Over the last decade it has been discovered that cocaine also affects the action of other neurotransmitters, such as serotonin and noradrenalin (chemical messengers of the family of monoamines, substances derived from ammonia with a single atom of nitrogen in its composition). More recently at the Psychology Physiology Institute of the University of Düsseldorf, the team headed by Huston and the Brazilian pharmacologist Maria Angelica de Souza Silva demonstrated that cocaine also interferes in the action of a fourth group of neurotransmitters: the neurocinines, via an action as yet little known. Huston and Maria Angelica suspect this interaction when they had found a determined type of receptor of the neurocinines in regions involved in the processing of cocaine in rats’ brains. “Until a short time ago the action of the neurocinines was not investigated because it was not imagined that there were receptors for these molecules in the human brain”, explains Maria Angelica.

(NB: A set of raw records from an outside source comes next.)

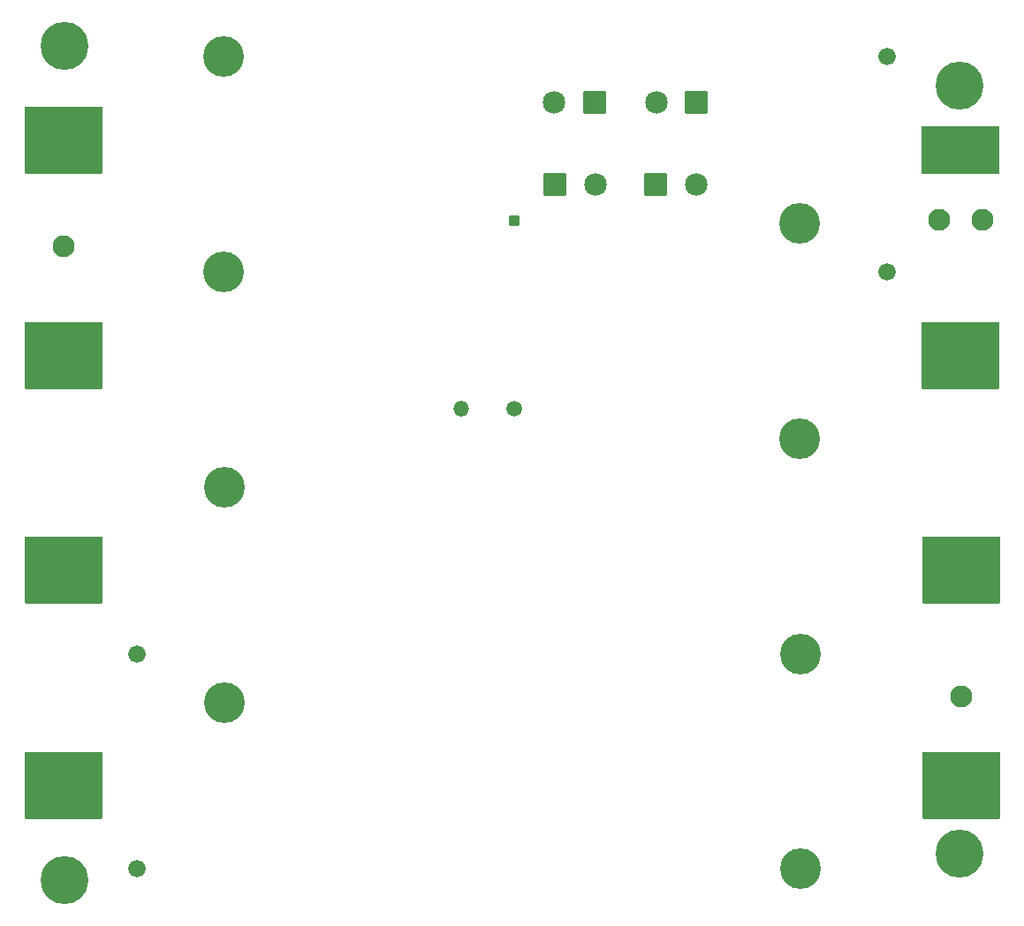
<source format=gbs>
G04 #@! TF.GenerationSoftware,KiCad,Pcbnew,7.0.1-0*
G04 #@! TF.CreationDate,2023-03-19T01:41:05-04:00*
G04 #@! TF.ProjectId,batteryboard,62617474-6572-4796-926f-6172642e6b69,rev?*
G04 #@! TF.SameCoordinates,Original*
G04 #@! TF.FileFunction,Soldermask,Bot*
G04 #@! TF.FilePolarity,Negative*
%FSLAX46Y46*%
G04 Gerber Fmt 4.6, Leading zero omitted, Abs format (unit mm)*
G04 Created by KiCad (PCBNEW 7.0.1-0) date 2023-03-19 01:41:05*
%MOMM*%
%LPD*%
G01*
G04 APERTURE LIST*
G04 Aperture macros list*
%AMRoundRect*
0 Rectangle with rounded corners*
0 $1 Rounding radius*
0 $2 $3 $4 $5 $6 $7 $8 $9 X,Y pos of 4 corners*
0 Add a 4 corners polygon primitive as box body*
4,1,4,$2,$3,$4,$5,$6,$7,$8,$9,$2,$3,0*
0 Add four circle primitives for the rounded corners*
1,1,$1+$1,$2,$3*
1,1,$1+$1,$4,$5*
1,1,$1+$1,$6,$7*
1,1,$1+$1,$8,$9*
0 Add four rect primitives between the rounded corners*
20,1,$1+$1,$2,$3,$4,$5,0*
20,1,$1+$1,$4,$5,$6,$7,0*
20,1,$1+$1,$6,$7,$8,$9,0*
20,1,$1+$1,$8,$9,$2,$3,0*%
G04 Aperture macros list end*
%ADD10C,2.101600*%
%ADD11RoundRect,0.063500X1.016000X1.016000X-1.016000X1.016000X-1.016000X-1.016000X1.016000X-1.016000X0*%
%ADD12C,2.159000*%
%ADD13RoundRect,0.063500X-1.016000X-1.016000X1.016000X-1.016000X1.016000X1.016000X-1.016000X1.016000X0*%
%ADD14RoundRect,0.050800X-0.425000X-0.425000X0.425000X-0.425000X0.425000X0.425000X-0.425000X0.425000X0*%
%ADD15C,1.501600*%
%ADD16O,1.501600X1.501600*%
%ADD17C,4.601600*%
%ADD18C,3.901600*%
%ADD19C,1.671600*%
%ADD20RoundRect,0.050800X-3.670000X3.175000X-3.670000X-3.175000X3.670000X-3.175000X3.670000X3.175000X0*%
%ADD21RoundRect,0.050800X3.670000X-3.175000X3.670000X3.175000X-3.670000X3.175000X-3.670000X-3.175000X0*%
%ADD22RoundRect,0.050800X-3.670000X2.250000X-3.670000X-2.250000X3.670000X-2.250000X3.670000X2.250000X0*%
G04 APERTURE END LIST*
D10*
X144145000Y-121285000D03*
X58166000Y-78105000D03*
X142062200Y-75565000D03*
X146177000Y-75565000D03*
D11*
X109016800Y-64300000D03*
D12*
X105161200Y-64300000D03*
D13*
X105232200Y-72174000D03*
D12*
X109087800Y-72174000D03*
D11*
X118795800Y-64300000D03*
D12*
X114940200Y-64300000D03*
D13*
X114884200Y-72174000D03*
D12*
X118739800Y-72174000D03*
D14*
X101346000Y-75692000D03*
D15*
X101346000Y-93726000D03*
D16*
X96266000Y-93726000D03*
D17*
X144005300Y-136349900D03*
X58280300Y-58889900D03*
X58280300Y-138889900D03*
X144005300Y-62689900D03*
D18*
X73517400Y-80569800D03*
X128717400Y-96569800D03*
D19*
X137047400Y-80569800D03*
D20*
X58117400Y-88569800D03*
X144117400Y-88569800D03*
D18*
X128742800Y-137844800D03*
X73542800Y-121844800D03*
D19*
X65212800Y-137844800D03*
D21*
X144142800Y-129844800D03*
X58142800Y-129844800D03*
D18*
X128742800Y-117194600D03*
X73542800Y-101194600D03*
D19*
X65212800Y-117194600D03*
D21*
X144142800Y-109194600D03*
X58142800Y-109194600D03*
D18*
X73517400Y-59919600D03*
X128717400Y-75919600D03*
D19*
X137047400Y-59919600D03*
D20*
X58117400Y-67919600D03*
D22*
X144117400Y-68844600D03*
M02*

</source>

On knowing that the Sanofi laboratory developed a molecule that would link itself to these neurocinine receptors, obstructing the action of the neurotransmitter, the Düsseldorf team decided to test it on their rats. In a series of experiments Maria Angelica and Huston gave three different doses of SR142801 to rats, a half an hour before the rats were to receive a cocaine injection. Published in this year’s September edition of the magazine European Journal of Neuroscience, the results show that the SR142801 eliminated the excessive agitation associated with the coke use, but did not alter the feeling of well being. It was clear that, at least for rodents, the cocaine also altered the action of the neurocinines. What was lacking was to discover if the same happened with monkeys, animals evolution wise much closer to human beings.

It was then that the neuroscientists Carlos Tomaz and Marilia Barros and the biologist Eldon Mello Júnior, from the UnB, repeated these experiments with eight black tufted-ear marmosets (Callithrix penicillata), a 20-centimeter monkey with black tufts on its ears, native to the Cerrado (savanna). Again the SR142801 inhibited the agitation and the alert caused by cocaine consumption. But the UnB researchers verified something unexpected. When they gave the black tufted-ear marmosets another compound known as senktide, which should amplify the cocaine effects and leave the monkeys  even more agitated, they observed that nothing changed with the monkeys, as described in September’s issue of the magazine Peptides. This unexpected result indicates, according to Marilia, that the interaction of cocaine with the neurocinines must be more complex than had been imagined. In the face of such varied effects, it would be difficult to arrive at a medicine capable of combating, with efficiency, cocaine dependence.